6) Bab 6 mengenai ketentuan peralihan. Dalam bab ini disebutkan antara lain bahwa (1)
semua badan peradilan agama yang telah ada dinyatakan sebagai badan peradilan agama
menurut undang-undang ini. Di seluruh Indonesia, peradilan agama itu berjumlah 321
buah, terdiri dari 303 pengadilan agama dan 18 pengadilan tinggi agama. ketentuan
peradilan ini menyatakan pula bahwa (2) semua peraturan pelaksanaan yang telah ada
mengenai peradilan agama dinyatakan tetap berlaku sepanjang peraturan itu tidak
bertentangan dengan undang-undang ini dan selama ketentuan baru berdasarkan undang-
undang ini belum dikeluarkan.
7) Bab 7 tentang ketentuan penutup. Dalam bab terakhir ini ditegaskan bahwa pada saat
mulai berlakunya Undang-Undang Peradilan agama, semua peraturan tentang peradilan
agama di Jawa dan Madura, di sebagian (bekas) residensi Kalimantan Selatan dan Timur,
dan di bagian lain wilayah Republik Indonesia, dinyatakan tidak berlaku lagi. Dengan
demikian, terciptalah pula kesatuan hukum yang mengatur peradilan agama diseluruh
Indonesia, sebagai penerapan wawasan Nusantara. Di samping itu, dinyatakan juga
bahwa aturan mengenai pengukuhan yang disebut dalam Pasal 63 ayat (2) Undang-
Undang Perkawinan, tidak berlaku lagi.
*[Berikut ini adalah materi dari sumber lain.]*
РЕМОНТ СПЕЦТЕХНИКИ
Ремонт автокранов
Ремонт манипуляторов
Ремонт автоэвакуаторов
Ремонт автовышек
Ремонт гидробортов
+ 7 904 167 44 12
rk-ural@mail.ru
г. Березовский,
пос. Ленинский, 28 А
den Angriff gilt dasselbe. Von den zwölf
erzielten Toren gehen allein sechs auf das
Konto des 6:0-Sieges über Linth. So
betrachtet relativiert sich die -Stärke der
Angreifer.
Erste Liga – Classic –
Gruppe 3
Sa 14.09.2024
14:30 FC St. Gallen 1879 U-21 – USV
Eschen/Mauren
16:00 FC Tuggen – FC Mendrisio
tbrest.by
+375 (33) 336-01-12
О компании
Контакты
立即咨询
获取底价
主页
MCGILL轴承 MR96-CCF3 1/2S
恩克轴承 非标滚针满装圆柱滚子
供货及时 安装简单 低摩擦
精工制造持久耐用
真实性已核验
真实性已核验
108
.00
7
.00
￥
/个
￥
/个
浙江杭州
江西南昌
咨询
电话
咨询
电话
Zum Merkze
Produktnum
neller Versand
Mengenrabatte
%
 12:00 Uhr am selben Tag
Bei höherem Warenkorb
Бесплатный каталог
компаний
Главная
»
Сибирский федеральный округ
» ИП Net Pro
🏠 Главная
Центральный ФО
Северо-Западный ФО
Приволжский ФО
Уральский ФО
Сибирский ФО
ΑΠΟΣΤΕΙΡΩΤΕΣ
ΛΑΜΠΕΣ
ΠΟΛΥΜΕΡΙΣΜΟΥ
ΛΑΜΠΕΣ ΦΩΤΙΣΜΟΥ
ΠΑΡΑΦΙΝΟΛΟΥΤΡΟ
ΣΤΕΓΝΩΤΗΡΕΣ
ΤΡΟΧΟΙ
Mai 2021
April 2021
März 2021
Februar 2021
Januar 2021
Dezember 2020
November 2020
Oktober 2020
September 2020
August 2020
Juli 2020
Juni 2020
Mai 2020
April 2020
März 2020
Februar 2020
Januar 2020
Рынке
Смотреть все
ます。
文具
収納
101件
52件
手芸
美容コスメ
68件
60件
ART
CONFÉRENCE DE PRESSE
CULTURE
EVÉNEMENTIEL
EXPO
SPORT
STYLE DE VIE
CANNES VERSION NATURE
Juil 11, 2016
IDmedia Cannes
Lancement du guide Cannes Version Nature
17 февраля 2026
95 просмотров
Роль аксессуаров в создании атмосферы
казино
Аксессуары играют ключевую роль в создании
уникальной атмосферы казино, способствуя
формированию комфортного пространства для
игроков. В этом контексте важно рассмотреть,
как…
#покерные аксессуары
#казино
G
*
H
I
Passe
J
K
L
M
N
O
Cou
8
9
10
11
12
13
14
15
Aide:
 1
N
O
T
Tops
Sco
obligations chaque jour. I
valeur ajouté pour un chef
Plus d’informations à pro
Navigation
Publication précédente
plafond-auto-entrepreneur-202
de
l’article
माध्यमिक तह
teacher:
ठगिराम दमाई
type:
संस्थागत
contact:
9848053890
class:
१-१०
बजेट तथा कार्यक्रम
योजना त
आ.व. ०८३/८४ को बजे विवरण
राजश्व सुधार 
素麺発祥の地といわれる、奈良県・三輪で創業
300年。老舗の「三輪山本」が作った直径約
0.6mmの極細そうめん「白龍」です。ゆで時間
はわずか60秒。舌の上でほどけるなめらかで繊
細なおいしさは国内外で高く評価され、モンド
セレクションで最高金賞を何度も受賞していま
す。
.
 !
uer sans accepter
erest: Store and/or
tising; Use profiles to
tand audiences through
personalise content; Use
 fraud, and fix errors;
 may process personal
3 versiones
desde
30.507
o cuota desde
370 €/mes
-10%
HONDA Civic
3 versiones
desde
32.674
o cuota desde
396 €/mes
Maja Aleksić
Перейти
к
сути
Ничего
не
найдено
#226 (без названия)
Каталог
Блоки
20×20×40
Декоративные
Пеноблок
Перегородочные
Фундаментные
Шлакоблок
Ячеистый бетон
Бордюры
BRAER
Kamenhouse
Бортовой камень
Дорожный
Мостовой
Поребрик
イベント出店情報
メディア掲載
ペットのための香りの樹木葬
Disebutkan pula dalam ketentuan penutup bahwa
pembagian harta peninggalan diluar sengketa antar orang-orang beragama Islam yang
dilakukan berdasarkan hukum Islam, diselesaikan (juga) oleh pengadilan agama dengan
disahkannya Undang-Undang Peradilan Agama dan perubahan penting srerta mendasar
terjadi dalam lingkungan peradilan agama.
10
BAB III
PENUTUP
3.1 Kesimpulan
Peradilan Agama merupakan salah satu badan peradilan pelaku kekuasaan kehakiman
untuk menyelenggarakan penegakan hukum dan keadilan bagi rakyat pencari keadilan perkara
tertentu antara orang-orang yang beragama islam di bidang perkawinan, waris, wasiat, hibah,
wakaf, zakat infaq, shadaqah, dan ekonomi syariah. Peradilan Agama mulai dari masa sebelum
colonial sampai kepada munculnya UU No. 7 Tahun 1989 Tentang Peradilan Agama, terjadi
pasang surut baik dari segi kedudukannya ataupun kekuasaan pengadilan dalam pengambilan
keputusan. Usaha awal mempersiapkan Rancangan Undang-Undang Peradilan Agama telah
dimulai sejak tahun 1971. Undang-undang No. 7 Tahun 1989 disahkan dan diundangkan tanggal
29 Desember 1989.
Isi UU No. 7 Tahun 1989 terdiri atas 7 Bab, meliputi 108 pasal. Ketujuh Bab itu adalah
Bab 1 yang memuat ketentuan umum tentang pengertian, kedudukan, tempat kedudukan, dan
pembinaan pengadilan dalam lingkungan Peradilan Agama, Bab 2 mengatur tentang susunan
pengadilan agama dan pengadilan, yakni seorang wakil ketua, hakim anggota, panitera,
sekretaris, dan juru sita, Bab 3 mengatur kekuasaaan pengadilan dalam lingkungan peradilan
agama, Bab 4 mengatur tentang Hukum Acara, Bab 5 menyebut ketentuan-ketentuan lain
mengenai administrasi peradilan, pembagian tugas para hakim, panitera dalam melaksanakan
tugasnya masing- masing, Bab 6 mengenai ketentuan peralihan, dan Bab 7 tentang ketentuan
penutup.
3.2 Saran
Saran kami untuk Peradilan Agama di Indonesia semoga lebih baik lagi dan bijaksana
dalam menjalankan tugas dan wewenang sesuai dengan Undang-Undang yang berlaku serta
semakin menjunjung tinggi dalam menegakkan hukum dan keadilan bagi masyarakat di
Indonesia yang sedang mengalami suatu perkara.